Rewrite the records, from their start through the line containing "ونمتاز بالاتى", as a Markdown table with the columns Row and Line, one numbered row per line. Omit blank lines and the pictures.

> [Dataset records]
********

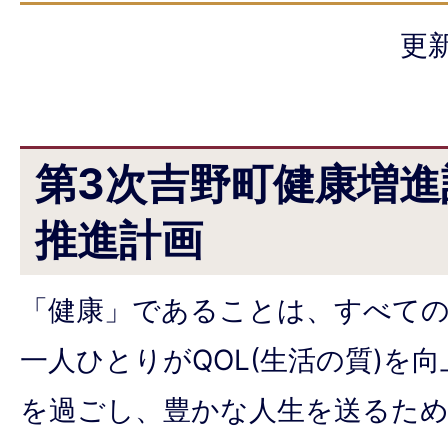
更新
第3次吉野町健康増進
推進計画
「健康」であることは、すべて
一人ひとりがQOL(生活の質)を
を過ごし、豊かな人生を送るため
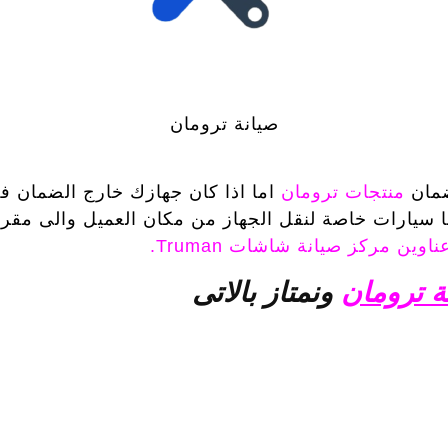
صيانة ترومان
ضمان
منتجات ترومان
اما اذا كان جهازك خارج الضمان ف
ا سيارات خاصة لنقل الجهاز من مكان العميل والى مقر مرك
ناوين مركز صيانة شاشات Truman.
ة ترومان
ونمتاز بالاتى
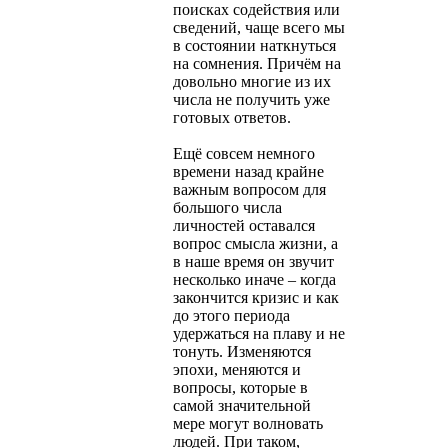
поисках содействия или
сведений, чаще всего мы
в состоянии наткнуться
на сомнения. Причём на
довольно многие из их
числа не получить уже
готовых ответов.
Ещё совсем немного
времени назад крайне
важным вопросом для
большого числа
личностей оставался
вопрос смысла жизни, а
в наше время он звучит
несколько иначе – когда
закончится кризис и как
до этого периода
удержаться на плаву и не
тонуть. Изменяются
эпохи, меняются и
вопросы, которые в
самой значительной
мере могут волновать
людей. При таком,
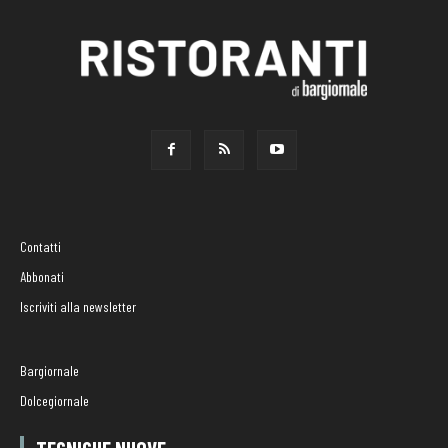
Contatti
Abbonati
Iscriviti alla newsletter
Bargiornale
Dolcegiornale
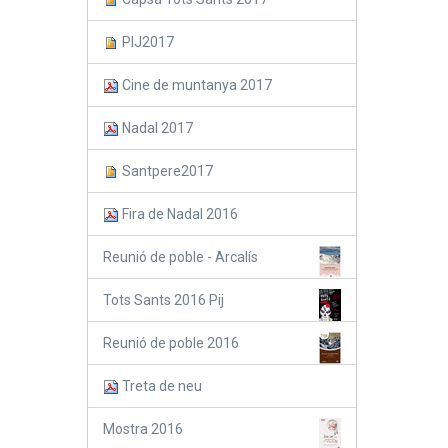
PIJ2017
Cine de muntanya 2017
Nadal 2017
Santpere2017
Fira de Nadal 2016
Reunió de poble - Arcalís
Tots Sants 2016 Pij
Reunió de poble 2016
Treta de neu
Mostra 2016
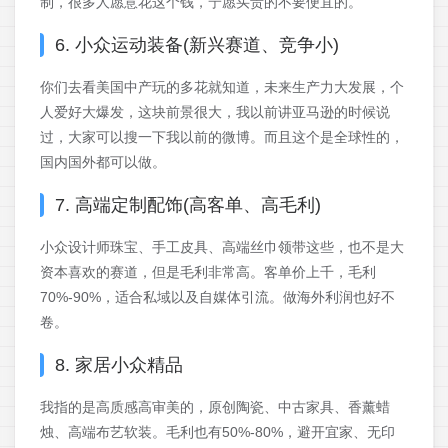
制，很多人愿意花这个钱，宁愿买贵的不要便宜的。
6. 小众运动装备(新兴赛道、竞争小)
你们去看美国中产玩的多花就知道，未来生产力大发展，个
人爱好大爆发，这块前景很大，我以前讲亚马逊的时候说
过，大家可以搜一下我以前的微博。而且这个是全球性的，
国内国外都可以做。
7. 高端定制配饰(高客单、高毛利)
小众设计师珠宝、手工皮具、高端丝巾领带这些，也不是大
资本喜欢的赛道，但是毛利非常高。客单价上千，毛利
70%-90%，适合私域以及自媒体引流。做海外利润也好不
卷。
8. 家居小众精品
我指的是高质感高审美的，原创陶瓷、中古家具、香薰蜡
烛、高端布艺软装。毛利也有50%-80%，避开宜家、无印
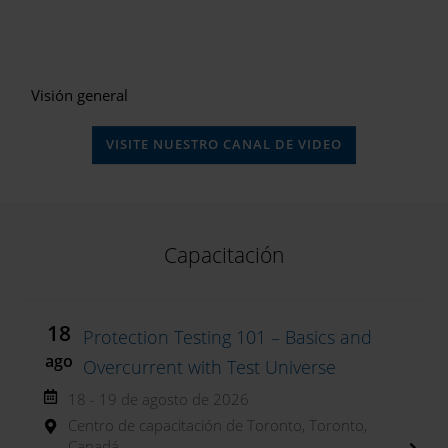
Visión general
VISITE NUESTRO CANAL DE VIDEO
Capacitación
18
Protection Testing 101 – Basics and
ago
Overcurrent with Test Universe
18 - 19 de agosto de 2026
Centro de capacitación de Toronto, Toronto,
Canadá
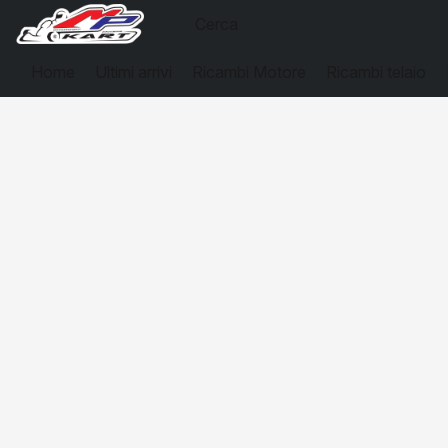
Home
Ultimi arrivi
Ricambi Motore
Ricambi telaio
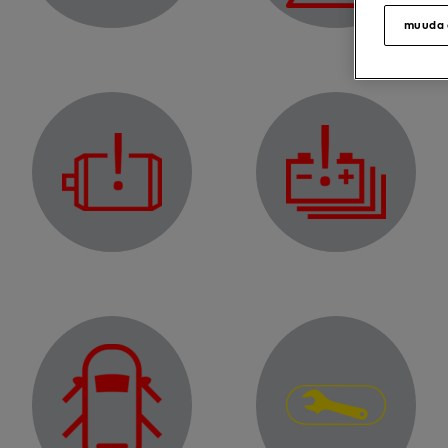
Warning light
muuda 
Electric motor fault warning light
Traction battery fault wa
Warning light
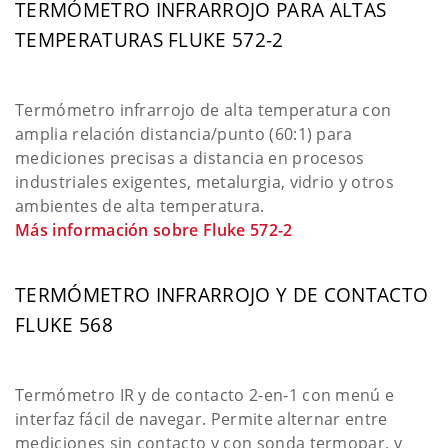
TERMÓMETRO INFRARROJO PARA ALTAS
TEMPERATURAS FLUKE 572-2
Termómetro infrarrojo de alta temperatura con
amplia relación distancia/punto (60:1) para
mediciones precisas a distancia en procesos
industriales exigentes, metalurgia, vidrio y otros
ambientes de alta temperatura.
Más información sobre Fluke 572-2
TERMÓMETRO INFRARROJO Y DE CONTACTO
FLUKE 568
Termómetro IR y de contacto 2-en-1 con menú e
interfaz fácil de navegar. Permite alternar entre
mediciones sin contacto y con sonda termopar, y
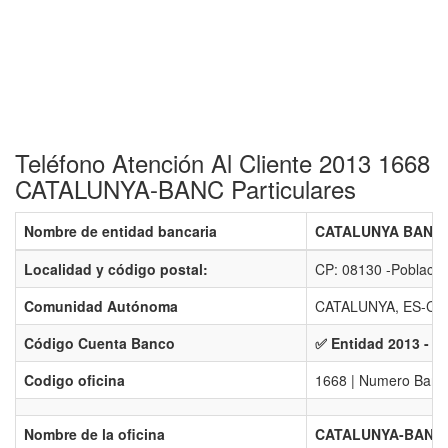
Teléfono Atención Al Cliente 2013 1668
CATALUNYA-BANC Particulares
Nombre de entidad bancaria
CATALUNYA BANC 
Localidad y código postal:
CP: 08130 -Pobla
Comunidad Autónoma
CATALUNYA, ES-CT
Código Cuenta Banco
✅ Entidad 2013 - B
Codigo oficina
1668 | Numero Banco
Nombre de la oficina
CATALUNYA-BANC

********

> [Answer to this exercise]
| Row | Line |
|---|---|
| 1 | 更新 |
| 2 | 第3次吉野町健康増進 |
| 3 | 推進計画 |
| 4 | 「健康」であることは、すべて |
| 5 | 一人ひとりがQOL(生活の質)を |
| 6 | を過ごし、豊かな人生を送るため |
| 7 | صيانة ترومان |
| 8 | ضمان |
| 9 | منتجات ترومان |
| 10 | اما اذا كان جهازك خارج الضمان ف |
| 11 | ا سيارات خاصة لنقل الجهاز من مكان العميل والى مقر مرك |
| 12 | ناوين مركز صيانة شاشات Truman. |
| 13 | ة ترومان |
| 14 | ونمتاز بالاتى |